Die zierliche Person tänzelte aufgeregt vor mir auf und ab. »Komm!«
Irritiert beobachtete ich, wie sie sich an der linken Wand zu schaffen machte. Sie hielt ein kleines Gerät in der Hand, das sie dagegenlegte. Schließlich erklang ein Zischen und eine Platte öffnete sich. Juli stieß einen zufriedenen Laut aus, ließ das Gerät los. Es haftete weiterhin an der Wand neben der Öffnung.
»Was machst du da?«, fragte ich mit rauer Stimme. Mein Hals schmerzte.
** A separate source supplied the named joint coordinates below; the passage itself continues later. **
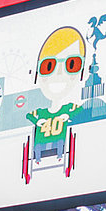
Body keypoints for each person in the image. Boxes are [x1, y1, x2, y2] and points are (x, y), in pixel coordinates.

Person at [25, 26, 86, 179]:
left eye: (71, 64)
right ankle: (37, 159)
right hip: (40, 143)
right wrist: (39, 122)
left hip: (59, 141)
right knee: (37, 146)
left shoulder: (67, 108)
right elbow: (29, 115)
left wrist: (68, 116)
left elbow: (79, 110)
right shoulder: (40, 112)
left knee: (60, 143)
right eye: (49, 66)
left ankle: (60, 156)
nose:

»Ich helfe dir!«, stieß sie hervor, hockte sich auf den Boden und blickte in den dunklen Gang, der sich offenbarte.
»Aber wieso …?«
»Du musst da rein!«, sagte sie schnell und deutete in den Schacht. Ich schüttelte den Kopf und ging neben ihr in die Hocke. In dem Tunnel verliefen Rohre und Kabel. Es war gerade genug Platz, um in gedrungener Haltung voranzukommen.
»Sie warten da auf dich!«
»Wer?« Ich verstand noch immer nicht.
»Die Leute, zu denen du gehörst. Sie haben mich um Hilfe gebeten, und ich … hör mal, Georgina – oder wie auch immer du heißt –, es tut mir leid, dass ich dich verraten habe. Ich wollte das nicht, aber es ging nicht anders. Sonst wären wir nicht hier gelandet und ich könnte dir jetzt auch nicht helfen. Das hier ist einer der letzten sicheren Fluchtwege.« Ihre Stimme klang weinerlich. »Ich habe nicht viele Freunde, genau genommen bist du die Erste, und …«
Ich zog sie an mich und umarmte sie. Leises Schluchzen erklang an meiner Schulter. »Mach dir keine Sorgen, ich verzeihe dir!«, sagte ich und meinte es auch so. Als ich mich von ihr löste, wischte sie sich fahrig durchs Gesicht.
»Du musst dem Gang folgen, sie erwarten dich dort. Das hat zumindest der Mann gesagt, der mich gestern im Intranet getroffen hat. Ich sorge hier dafür, dass dir keiner folgt.«
»Was? Schwachsinn, Juli! Du kommst mit!«
Sie schluchzte. »Nein, das geht doch nicht, ich …«
»Natürlich geht das! Du kommst mit!« Ich griff nach ihrem Arm, den sie mir sanft entzog.
»Jemand muss den Schachtöffner von der Wand lösen und den Code ändern, damit sie dir nicht folgen können. Es ist okay.«
»Wir können nicht …«
In diesem Moment öffnete sich die Tür und zwei bewaffnete Grenzwächter stürmten in den Raum. Juli drückte mich in Richtung des Schachtes.
»Stehen bleiben!«
Ich drängte mich in das Innere. Krabbelte so weit hinein, dass genug Platz entstand, damit Juli mir folgen konnte. Gerade als ich mich umdrehte, sah ich noch, wie die Platte vor die Öffnung geschoben wurde. Absolute Dunkelheit umgab mich.
»Juli?«, wisperte ich, obwohl ich längst wusste, dass sie mir nicht gefolgt war. Dann erklangen Schüsse und ein spitzer Aufschrei, der etwas Endgültiges in sich hatte.
»Juli!« Ich robbte zurück, bis ich gegen die Wand stieß, und hämmerte dagegen. Es geschah nichts. »Nein, nein, nein, nein«, murmelte ich wieder und wieder, tastete im Dunkeln nach einem Spalt. Es musste doch irgendeinen Weg zurück geben. Ich musste Juli helfen. Mein Atem ging keuchend, raue Schluchzer kamen über meine Lippen.